Now that was far too subtle, I know. Like I'm expecting people to read minds- but then I was fighting the space issue.

Essentially, I had this idea that the road represented "the hard road travelled" in life and the house represented the negativity that helps people to change, grow and develop it. I wanted to show it in a bit of a positive light.

Again, too subtle and too implied, but there were supposed to be two twins who lived this very same fate already. Rupert Fontaine and his brother, who we only know as "The Photographer" in the beginning.

What I'm trying to suggest is very veiled, but that Rupert's brother is trying to remember to come back and bring his brother out of there- so he can move on in a reincarnation cycle, but in order for that to happen- another person suffering as a victim to money's spell has to come and live this experience: that's Donald. Strangely, as fate has it- destined to repeat itself, Donald brings with him his bad character traits and the innocence of his two young sons who will get caught by this same destiny that bechanced the last two twins and their father.

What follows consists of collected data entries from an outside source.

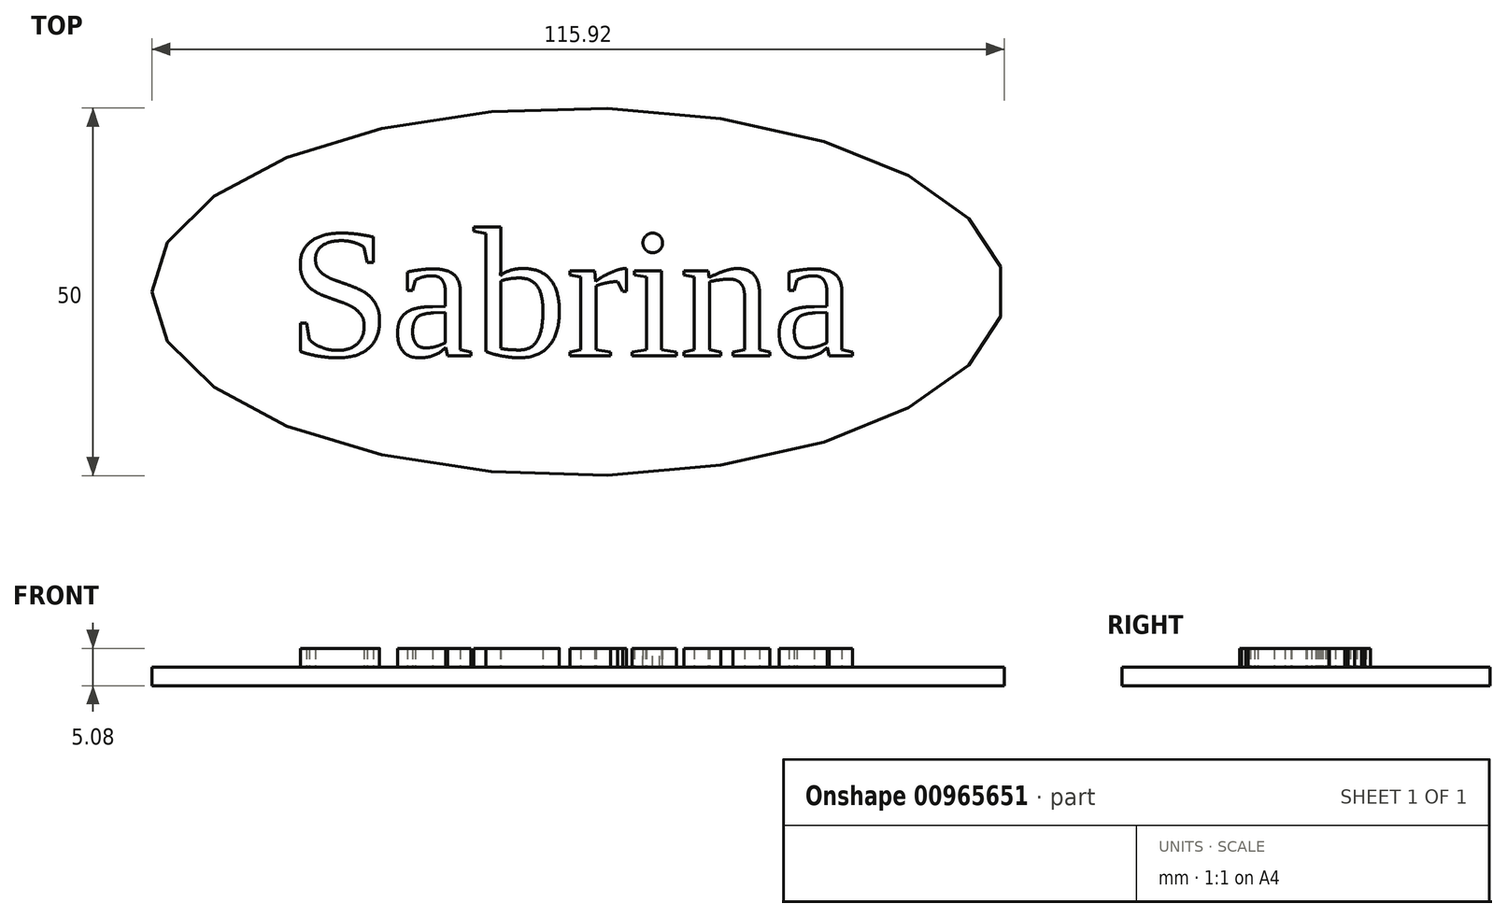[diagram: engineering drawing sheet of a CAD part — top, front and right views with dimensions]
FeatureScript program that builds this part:
annotation { "Feature Type Name" : "Feature", "Feature Type Description" : "" }
export const myFeature = defineFeature(function(context is Context, id is Id, definition is map)
    precondition{}
    {
        {
            var Q0;
            Q0=qCreatedBy(makeId("Top.planeOp"),FACE);
            var sketch = newSketch(context, id + "F0", { "sketchPlane" : qUnion([Q0])});
            skEllipse(sketch, "E0", {"center": v(0, 0) * mm, "majorRadius": 57.96 * mm, "minorRadius": 25 * mm, "majorAxis": v(-1, 0)});
            skSolve(sketch);
        }
        {
            var Q0;
            Q0=makeQuery(id+"F0.imprint","IMPRINT",FACE,{"disambiguationData":[TD([[makeQuery(id+"F0.imprint","IMPRINT",EDGE,{"derivedFrom":sQuery(id+"F0.wireOp",EDGE,"E0")}),1.0]])]});
            extrude(context, id + "F1", {"entities" : qUnion([Q0]), "depth" : 2.54 * mm, "offsetDistance" : 25.4 * mm});
        }
        {
            var Q0;
            Q0=makeQuery(id+"F1.opExtrude","CAP_FACE",FACE,{"disambiguationData":[OSD([sQuery(id+"F0.wireOp",EDGE,"E0")])],"isStart":false});
            var sketch = newSketch(context, id + "F2", { "sketchPlane" : qUnion([Q0])});
            skText(sketch, "E1", { "text": "Sabrina", "fontName": "Tinos-Regular.ttf"});
            const initialGuessF2  = {"E1": [-0.03946, -0.00873, 1, 0, 0.01818]};
            skSetInitialGuess(sketch, initialGuessF2);
            skSolve(sketch);
        }
        {
            var Q0;
            Q0 = qSketchRegion(id + "F2", true);
            extrude(context, id + "F3", {"entities" : qUnion([Q0]), "operationType" : NewBodyOperationType.ADD, "depth" : 2.54 * mm, "offsetDistance" : 25.4 * mm});
        }
    });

The hoax too was completely veiled in Donald's dialogue when he sucked people in and sold fake Shaman's rocks for what was it? A nickel a crack?

When he did this, it changed things in the town. The people didn't believe that old story ever again. So they thought when Philip and his mother were trying to give them the rocks- it was all just a hoax. The irony lies in the fact that they couldn't even give them away when they would have helped them, but when they were useless things, they'd be willing to pay.

I liked the idea of having Rupert Fontaine- be a trouble brewing in the back yard and that people were blind to the trouble, even though it was so close to them. I think in reality, we are often that way- blind to the trouble in our own backyards.

I wanted to show Rupert as being completely anonymous in black and we only get to see his diseased form inside the opened grave, until the end, when he walks down out of that sorry street with his brother. We still don't know for sure what he looks like, but we DO know what the photographer looks like and they're twins: so we can guess he's very handsome indeed.

I was playing with metaphors in this thing- taking liberties, but I really did enjoy writing this one.

Thanks to everyone again!

Sandra
Posted by: Sandra Elstree., November 1st, 2008, 11:30pm; Reply: 13

If anyone wants to have at 'er with a rewrite here: go for it.